The task =
Where an entry holds an image, skip the image but reproduce the rest word for word.

Records =
● ● ● ● ●

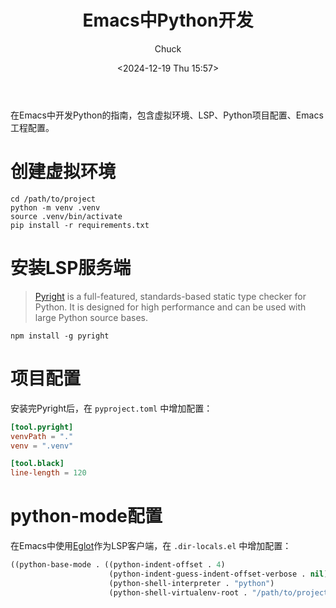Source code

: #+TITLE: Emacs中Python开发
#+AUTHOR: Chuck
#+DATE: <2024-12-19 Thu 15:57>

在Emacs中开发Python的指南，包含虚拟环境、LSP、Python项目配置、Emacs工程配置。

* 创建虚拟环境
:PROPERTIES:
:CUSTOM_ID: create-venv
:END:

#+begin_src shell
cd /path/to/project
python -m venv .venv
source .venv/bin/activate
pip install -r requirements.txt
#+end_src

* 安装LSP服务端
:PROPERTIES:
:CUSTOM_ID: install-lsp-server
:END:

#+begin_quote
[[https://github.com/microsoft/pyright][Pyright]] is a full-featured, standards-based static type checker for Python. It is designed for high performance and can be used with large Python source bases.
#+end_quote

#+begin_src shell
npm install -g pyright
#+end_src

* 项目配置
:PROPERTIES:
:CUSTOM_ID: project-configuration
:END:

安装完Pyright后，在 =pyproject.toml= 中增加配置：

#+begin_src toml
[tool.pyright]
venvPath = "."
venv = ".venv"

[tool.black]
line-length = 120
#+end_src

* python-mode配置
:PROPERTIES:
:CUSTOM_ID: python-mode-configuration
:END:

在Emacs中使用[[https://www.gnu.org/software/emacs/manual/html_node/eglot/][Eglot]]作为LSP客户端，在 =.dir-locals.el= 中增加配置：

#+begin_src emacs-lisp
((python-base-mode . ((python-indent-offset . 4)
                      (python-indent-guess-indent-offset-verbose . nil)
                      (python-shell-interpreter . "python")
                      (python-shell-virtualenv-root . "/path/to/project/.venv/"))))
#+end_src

● ● ● ● ●

Exercise answer =
Source code

: #+TITLE: Emacs中Python开发
#+AUTHOR: Chuck
#+DATE: <2024-12-19 Thu 15:57>

在Emacs中开发Python的指南，包含虚拟环境、LSP、Python项目配置、Emacs工程配置。

* 创建虚拟环境
:PROPERTIES:
:CUSTOM_ID: create-venv
:END:

#+begin_src shell
cd /path/to/project
python -m venv .venv
source .venv/bin/activate
pip install -r requirements.txt
#+end_src

* 安装LSP服务端
:PROPERTIES:
:CUSTOM_ID: install-lsp-server
:END:

#+begin_quote
[[https://github.com/microsoft/pyright][Pyright]] is a full-featured, standards-based static type checker for Python. It is designed for high performance and can be used with large Python source bases.
#+end_quote

#+begin_src shell
npm install -g pyright
#+end_src

* 项目配置
:PROPERTIES:
:CUSTOM_ID: project-configuration
:END:

安装完Pyright后，在 =pyproject.toml= 中增加配置：

#+begin_src toml
[tool.pyright]
venvPath = "."
venv = ".venv"

[tool.black]
line-length = 120
#+end_src

* python-mode配置
:PROPERTIES:
:CUSTOM_ID: python-mode-configuration
:END:

在Emacs中使用[[https://www.gnu.org/software/emacs/manual/html_node/eglot/][Eglot]]作为LSP客户端，在 =.dir-locals.el= 中增加配置：

#+begin_src emacs-lisp
((python-base-mode . ((python-indent-offset . 4)
                      (python-indent-guess-indent-offset-verbose . nil)
                      (python-shell-interpreter . "python")
                      (python-shell-virtualenv-root . "/path/to/project/.venv/"))))
#+end_src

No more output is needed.